WASHINGTON — President Barack Obama's economic recovery program saved 935 jobs at the Southwest Georgia Community Action Council, an impressive success story for the stimulus plan. Trouble is, only 508 people work there.
Do go read the whole thing; it's screamingly funny, especially the part where the administration also defends counting each employee as a fraction of a "saved" job.
The Georgia nonprofit's inflated job count is among persisting errors in the government's latest effort to measure the effect of the $787 billion stimulus plan despite White House promises last week that the new data would undergo an "extensive review" to root out errors discovered in an earlier report.
About two-thirds of the 14,506 jobs claimed to be saved under one federal office, the Administration for Children and Families at Health and Human Services, actually weren't saved at all, according to a review of the latest data by The Associated Press. Instead, that figure includes more than 9,300 existing employees in hundreds of local agencies who received pay raises and benefits and whose jobs weren't saved. [...]
But officials defended the practice of counting raises as saved jobs.
"If I give you a raise, it is going to save a portion of your job," HHS spokesman Luis Rosero said.
This is one area where the MSM does deserve a little credit. The transparent idiocy of the whole "saved job" notion, as if it's even remotely possible to quantify which jobs were "saved" by government intervention, and which ones were just going along, not really in any danger at all, completely unaffected positively or negatively by the various stimulus cash floating around in banker's pockets or the odd auto company here and there, is something they have not really failed to point out. Of course, were a Republican to try this "created or saved" nonsense, it would generate large sarcastic headlines in the New York Times, a prickly Maureen Dowd column or ten, and weeks of Sunday news program focus; but we'll take what we can get.

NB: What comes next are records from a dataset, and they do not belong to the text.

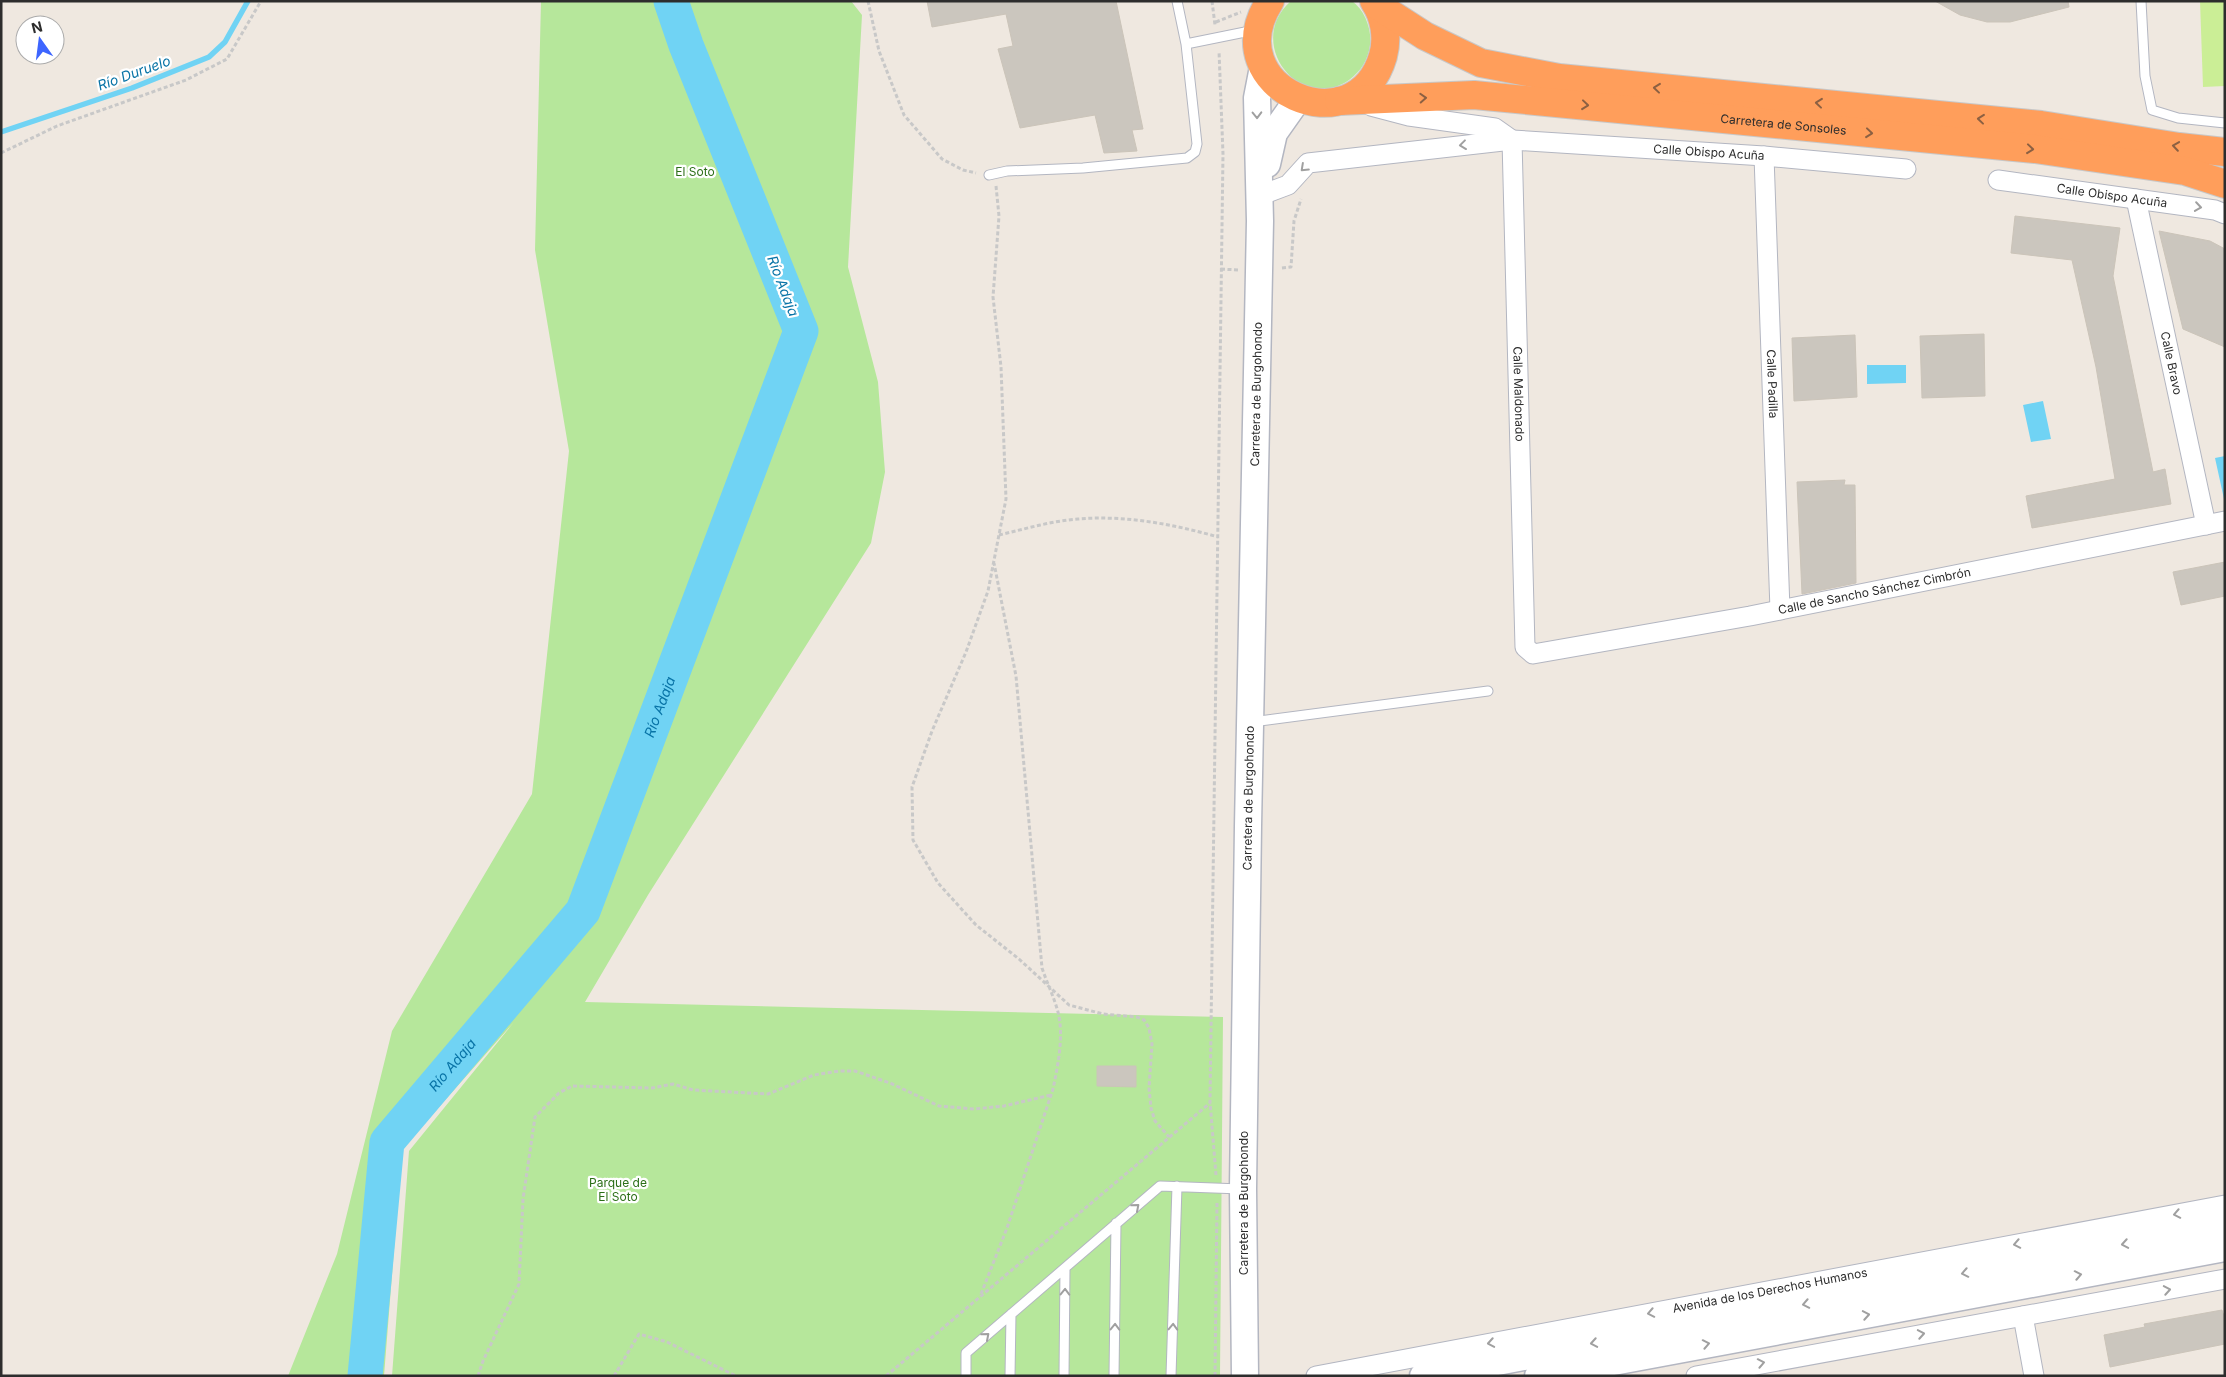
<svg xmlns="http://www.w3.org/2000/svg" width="2226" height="1377" viewBox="0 0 2226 1377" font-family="Inter,sans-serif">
<rect width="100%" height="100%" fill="#efe8e0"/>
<!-- green -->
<path fill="#b6e79b" d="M541 1H851L862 15 848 267 878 382 885 472 871 543 648 895 585 1002 1223 1017 1220 1376H392L409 1151 514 1022 402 1149 384 1376H288L337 1254 392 1031 532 794 569 451 535 250Z
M1291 1H1352C1365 10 1372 30 1370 45 1368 60 1361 71 1349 80 1299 114 1244 42 1291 1Z"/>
<!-- pitch -->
<path fill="#cbee96" d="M2200 1H2225V86L2203 87Z"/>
<!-- water -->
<path fill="#70d3f4" d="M1867 365H1906V383L1867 384Z
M2043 401 2051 439 2031 442 2023 405Z
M2225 456V499H2224L2215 458Z"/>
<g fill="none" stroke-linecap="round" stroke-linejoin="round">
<!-- stream -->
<path stroke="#70d3f4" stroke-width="5.5" d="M1 132 132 88 209 57 225 42 248 1"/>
<!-- river -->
<path stroke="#70d3f4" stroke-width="35" id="s1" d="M365 1376 387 1142 583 911 801 331 686 45 671 1"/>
</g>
<!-- building -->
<path fill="#cbc6be" stroke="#cbc4b9" d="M927 1H1116L1143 129 1132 130 1137 151 1104 153 1095 115 1020 128 998 49 1013 46 1006 14 932 27Z
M1935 1H2068L2069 7 2010 22H1987L1960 15Z
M2015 216 2120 228 2113 276 2153 472 2165 469 2171 504 2032 528 2026 496 2115 479 2096 367 2072 260 2011 253Z
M2159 231 2210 241 2225 249V347L2183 329Z
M1984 334 1985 396 1922 398 1920 336Z
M1855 335 1857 397 1794 401 1792 338Z
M1845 480 1844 485H1855L1856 583 1802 594 1797 482Z
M2225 562V596L2181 605 2173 572Z
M1097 1066H1136V1087L1097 1086Z
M2222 1310 2223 1314H2225V1344L2110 1367 2104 1335 2145 1327 2144 1324Z"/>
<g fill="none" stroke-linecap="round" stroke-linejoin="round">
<defs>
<path id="lane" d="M2141 1 2145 76 2152 110 2178 118 2225 123
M1186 44 1255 30
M989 175 1007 171 1083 168 1187 158 1195 152 1197 144 1186 44 1177 1
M1252 722 1488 691
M966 1376V1353L1160 1186 1241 1189
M1010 1376 1011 1314
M1064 1376 1065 1268
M1114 1376 1116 1223
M1171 1376 1177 1186"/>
<g id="street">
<path d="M1371 106 1409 116 1495 128 1512 140"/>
<path id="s2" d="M1512 140 1525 647 1533 654 1750 616 2225 521"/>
<path id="s3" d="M1764 156 1780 610"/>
<path id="s4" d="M1998 180 2215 210 2225 214"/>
<path id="s5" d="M1264 194 1288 185 1308 163 1512 140 1764 156 1906 169"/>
<path id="s6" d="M2136 199 2206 525"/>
<path d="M2023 1316 2034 1376"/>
<path id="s7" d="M1316 1376 2225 1205"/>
<path d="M1696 1376 2225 1279"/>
</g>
<g id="secondary">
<path d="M1267 164 1274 133 1298 99"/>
<path id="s8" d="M1245 1376 1243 1189 1248 826 1260 221 1257 98 1263 67"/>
<path d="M1423 1376 2225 1225"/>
<path d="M1538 1376 2225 1248"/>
</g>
<g id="highway">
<path d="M1270 1C1214 89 1356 149 1383 56 1388 38 1385 17 1374 1"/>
<path d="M1377 5 1425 36 1481 63 1559 78 2041 125 2179 147 2225 152"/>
<path id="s9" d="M1339 101 1474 95 2035 149 2185 171 2225 184"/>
</g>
</defs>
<!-- lane casing -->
<use href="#lane" stroke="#b3b6c1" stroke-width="11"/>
<!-- street casing -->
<use href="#street" stroke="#b3b6c1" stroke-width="21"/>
<!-- secondary casing -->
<use href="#secondary" stroke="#b3b6c1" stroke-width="29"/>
<!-- highway casing -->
<use href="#highway" stroke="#c8c8c8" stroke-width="30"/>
<!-- path -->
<path stroke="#c8c8c8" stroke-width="3" stroke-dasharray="4 2.5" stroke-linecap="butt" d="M868 1 879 51 904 115 942 159 963 170 976 173
M1212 1 1215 25
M1216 22 1241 12
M1 153 57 126 186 80 227 59 261 1
M996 186 999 216 993 297 1001 367 1006 499 988 591 966 652 932 731 912 787 913 840 938 883 976 925 1019 959 1069 1005 1103 1014 1137 1017 1144 1020 1149 1028 1152 1044 1149 1088 1151 1108 1155 1121 1169 1137
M1282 268 1291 267 1294 221 1301 199
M1221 269 1238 270
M999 535C1025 529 1051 521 1078 519 1124 515 1173 524 1218 537
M1216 1175 1210 1102 1223 154 1219 51
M981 1294 1007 1228 1053 1089C1058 1065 1064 1036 1058 1012 1054 997 1047 983 1042 968L1016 676 994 563
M478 1376 483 1361 519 1284 523 1199 535 1117 559 1093 572 1086 652 1088 673 1084 693 1090 768 1094 814 1075 839 1071H855L890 1083 939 1106 974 1109 1004 1106 1051 1095
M614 1376 639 1334 667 1342 736 1376
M886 1376 1210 1103
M1215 1376 1217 1201"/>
<!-- lane -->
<use href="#lane" stroke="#fff" stroke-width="9"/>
<!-- street -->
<use href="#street" stroke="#fff" stroke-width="19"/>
<!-- secondary -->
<use href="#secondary" stroke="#fff" stroke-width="26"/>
<!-- highway -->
<use href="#highway" stroke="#ff9e5b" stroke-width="28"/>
</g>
<!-- one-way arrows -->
<defs><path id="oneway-chevron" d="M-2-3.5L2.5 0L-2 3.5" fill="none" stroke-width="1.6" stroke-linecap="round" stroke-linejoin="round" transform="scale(1.25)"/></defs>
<g stroke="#8c6042">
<use href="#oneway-chevron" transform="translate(1657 88) rotate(-174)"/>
<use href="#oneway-chevron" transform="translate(1423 98) rotate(-3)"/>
<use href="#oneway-chevron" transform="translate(1819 103) rotate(-174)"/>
<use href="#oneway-chevron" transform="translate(1585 105) rotate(6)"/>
<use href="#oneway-chevron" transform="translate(1981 119) rotate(-174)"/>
<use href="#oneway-chevron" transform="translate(1869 133) rotate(6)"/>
<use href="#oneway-chevron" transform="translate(2176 146) rotate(-172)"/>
<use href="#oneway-chevron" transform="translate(2030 149) rotate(6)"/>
</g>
<g stroke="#a0a0a0">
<use href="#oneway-chevron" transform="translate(1257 115) rotate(89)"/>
<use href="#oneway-chevron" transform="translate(1463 145) rotate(173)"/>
<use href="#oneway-chevron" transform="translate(1304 168) rotate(137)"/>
<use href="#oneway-chevron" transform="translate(2198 207) rotate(8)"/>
<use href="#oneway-chevron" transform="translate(1136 1207) rotate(-41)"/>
<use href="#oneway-chevron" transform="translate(2177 1214) rotate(169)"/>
<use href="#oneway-chevron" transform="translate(2017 1244) rotate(169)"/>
<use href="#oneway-chevron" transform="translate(2125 1244) rotate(170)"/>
<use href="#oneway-chevron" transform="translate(1965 1273) rotate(169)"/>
<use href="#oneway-chevron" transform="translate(2078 1275) rotate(-11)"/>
<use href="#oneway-chevron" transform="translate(2167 1290) rotate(-10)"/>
<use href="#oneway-chevron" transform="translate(1065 1292) rotate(-89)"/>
<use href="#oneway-chevron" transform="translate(1806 1304) rotate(169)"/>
<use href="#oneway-chevron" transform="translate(1651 1313) rotate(169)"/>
<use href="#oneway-chevron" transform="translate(1866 1315) rotate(-10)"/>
<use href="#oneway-chevron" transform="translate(1115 1327) rotate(-89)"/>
<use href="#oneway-chevron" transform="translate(1173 1327) rotate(-88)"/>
<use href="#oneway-chevron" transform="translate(1921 1334) rotate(-10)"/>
<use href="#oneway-chevron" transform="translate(986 1336) rotate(-41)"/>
<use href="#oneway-chevron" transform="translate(1491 1343) rotate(170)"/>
<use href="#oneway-chevron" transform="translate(1594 1343) rotate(170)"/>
<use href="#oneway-chevron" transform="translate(1706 1344) rotate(-11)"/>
<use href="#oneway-chevron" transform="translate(1761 1363) rotate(-11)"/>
</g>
<g text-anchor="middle" stroke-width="4.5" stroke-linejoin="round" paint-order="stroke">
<!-- street labels -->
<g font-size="12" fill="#2d2d2d" stroke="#fff">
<text dy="4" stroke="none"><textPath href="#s9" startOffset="446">Carretera de Sonsoles</textPath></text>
<text dy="4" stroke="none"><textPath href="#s5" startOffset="458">Calle Obispo Acuña</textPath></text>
<text dy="4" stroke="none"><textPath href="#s4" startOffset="115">Calle Obispo Acuña</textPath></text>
<text dy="4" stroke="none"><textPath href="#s6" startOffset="168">Calle Bravo</textPath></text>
<text dy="4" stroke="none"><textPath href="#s3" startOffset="228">Calle Padilla</textPath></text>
<text dy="4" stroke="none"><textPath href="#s2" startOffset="254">Calle Maldonado</textPath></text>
<text dy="4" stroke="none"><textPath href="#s8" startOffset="982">Carretera de Burgohondo</textPath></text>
<text dy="4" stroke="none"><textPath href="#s2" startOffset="865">Calle de Sancho Sánchez Cimbrón</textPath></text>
<text dy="4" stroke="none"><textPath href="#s8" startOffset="578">Carretera de Burgohondo</textPath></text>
<text transform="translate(1244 1203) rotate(-90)" y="4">Carretera de Burgohondo</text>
<text dy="4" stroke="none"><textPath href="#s7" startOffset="462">Avenida de los Derechos Humanos</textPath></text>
</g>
<!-- park labels -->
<g font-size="12" fill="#2c6f18" stroke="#fff">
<text x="695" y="176">El Soto</text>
<text x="618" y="1187">Parque de<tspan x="618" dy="14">El Soto</tspan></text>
</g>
<!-- water labels -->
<g font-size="14" font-style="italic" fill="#0873a6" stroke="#fff">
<text transform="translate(134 73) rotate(-20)" y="5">Río Duruelo</text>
<text transform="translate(783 286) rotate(69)" y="5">Río Adaja</text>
<text dy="5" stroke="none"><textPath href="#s1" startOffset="756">Río Adaja</textPath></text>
<text dy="5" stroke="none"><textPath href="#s1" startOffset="336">Río Adaja</textPath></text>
</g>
</g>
<!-- border -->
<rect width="2226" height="1377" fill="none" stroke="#2d2d2d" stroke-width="5"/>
<!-- north arrow -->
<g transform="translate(40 40) rotate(346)"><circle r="24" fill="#ffffff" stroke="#ababab"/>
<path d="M0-4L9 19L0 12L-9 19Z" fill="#3d65ff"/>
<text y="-8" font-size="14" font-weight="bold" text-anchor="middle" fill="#2d2d2d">N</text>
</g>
</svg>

In a way, the logic of "created or saved" seems awfully familiar. It is reminiscent of the woman who returns home after a shopping spree, loaded with bags and boxes, and insists to her critical husband that she has just saved a ton of money, because everything she bought was on sale. It's also reminiscent of the way that politicians can increase taxes, spend themselves into an even bigger deficit than they've already created (or saved), and then claim that they've reduced spending by creating future savings, which they demonstrate via a dizzying display of questionable math.
Still, the rather easily dismantled claim that the stimulus spending has "saved" any jobs, and the revelation of just how silly the thought processes behind the notion that any of these jobs were actually saved at all really are, has got to be making some Democrats wish that this particular catchphrase had never been created. Or saved.